Sound familiar? Sure, we’ve all heard the stereotypes, and maybe some of them are true, but did you know that each generation also has one single, solitary thing in common?
The thing that each generation has in common is that they are different than the previous generations (sorry, that was more of a trick question!) That doesn’t mean that any one generation is better or worse than the others, because each generation brings a unique and necessary set of skills to the workforce. That said, with such a vast age gap, it’s not hard to see why employers and leaders struggle to figure out how to effectively manage, communicate with and motivate such a varied workforce.
If this sounds like you, consider these characteristics about each of the generations, as well as some quick tips to help manage them:
Baby Boomers (1946 – 1964)
It’s no surprise that Baby Boomers are hard workers and very ambitious, often hanging their hats on their work success. This generation demands little to no management, as they’re extremely self-sufficient, all the while remaining tremendously loyal to their employer. They like structure, discipline and a competitive environment and thrive on both setting and achieving goals. They’re collaborative, often preferring face-to-face meetings versus virtual ones.
- Set employee goals and celebrate this individual’s success when they achieve them
- Communicate more effectively with these individuals by skipping the email and picking up the phone instead. Better yet, speak with him/her face to face
- Don’t micromanage. Instead, give these individuals autonomy
Generation X (1965-1980)
The first generation to value a work/life balance, the Gen X-ers will work smarter, not harder, to free up more time for their personal lives. They mostly more well-educated than their predecessors, and value a fun workplace. They’re independent and would prefer to work as such, and are not impressed by hierarchy or title. They’re highly productive and not afraid to question the status quo.

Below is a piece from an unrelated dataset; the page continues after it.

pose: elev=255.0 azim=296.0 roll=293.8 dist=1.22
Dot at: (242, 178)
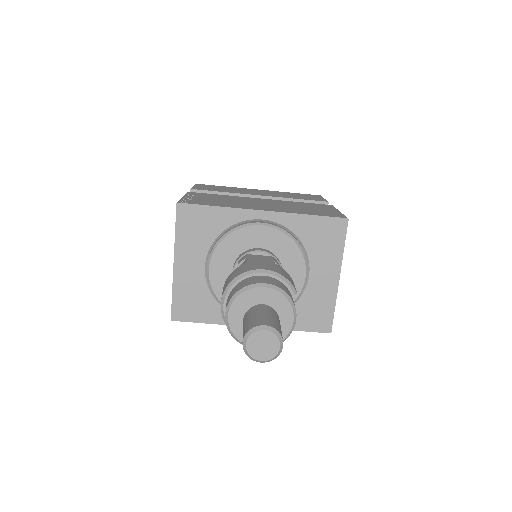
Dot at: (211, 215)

- Consider programs that aid in a better work/life balance
- Minimize collaborative environments and group projects
- Use their work smarter, not harder, attitude to improve processes and efficiencies
Millennials (1981 – 1997)
Diverse and ethical, Millennials are on a mission to change the world. They’re globally focused on making the world a better place, and put a huge emphasis on life experiences. Coined, “the most educated generation”, this group is extremely intelligent, has an innate ability to think outside the box and is often multitasking. They can lack patience, and require more regular recognition, but their optimism and thirst for knowledge makes up for it.
- Recognition, recognition, recognition
- Utilize their thirst for knowledge and allow these individuals to obtain additional certifications, cross-train, or continue their education to better themselves and your organization
- Allow these individuals to support the greater good by implementing volunteering programs or charitable causes they can rally around
Generation Z (1997 – 2010)
If you are looking for the most technologically advanced of all the generations, then look no further than Gen Z! These individuals were practically born with a screen in their hand. They put a huge emphasis on their future, often opting to save over splurge. They are pragmatic, and value authenticity. Their decisions are often accompanied with extensive research, but they’re hard workers and will put in the effort to obtain success rather than waiting for it to be handed to them. This generation generally lacks self-sufficiency and requires more hands-on leadership.
- Honest and truthful communication is key. These individuals thrive on social interaction and companies that are authentic
- Mentorship is a must
- Use their technological advancements to your advantage
While every individual is different, it pays to have an understanding of some of the general tendencies of our working generations. After all, managing a diverse workforce doesn’t have to be daunting!